All Queries Are Poor

If every row for a query has rating < 3, then the poor query percentage should become 100.00.

A buggy implementation might accidentally divide integers incorrectly or mishandle percentage conversion. Using:

AVG(CASE WHEN rating < 3 THEN 1 ELSE 0 END) * 100

correctly produces 100.00 when all rows evaluate to 1.

No Poor Queries

If every rating is at least 3, then the percentage should become 0.00.

Some implementations incorrectly omit the ELSE 0 branch in the CASE statement, which can produce NULL values. Explicitly returning 0 guarantees the average works correctly.

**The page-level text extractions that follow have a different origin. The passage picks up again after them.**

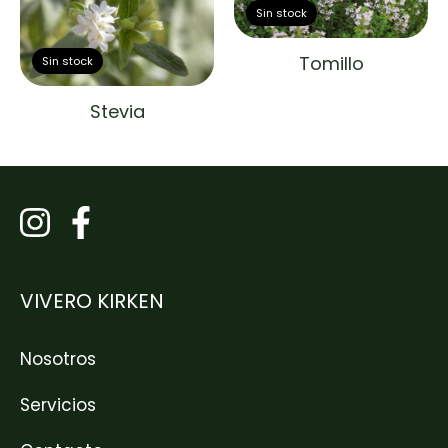
Sin stock
Tomillo
Sin stock
Stevia
VIVERO KIRKEN
Nosotros
Servicios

Very Large Position Values

A position can be as large as 500, producing very small ratios such as:

$$\frac{1}{500} = 0.002$$

A careless implementation using integer division would incorrectly produce 0. SQL floating point division preserves decimal precision, and the final rounding step ensures the output format matches the requirements exactly.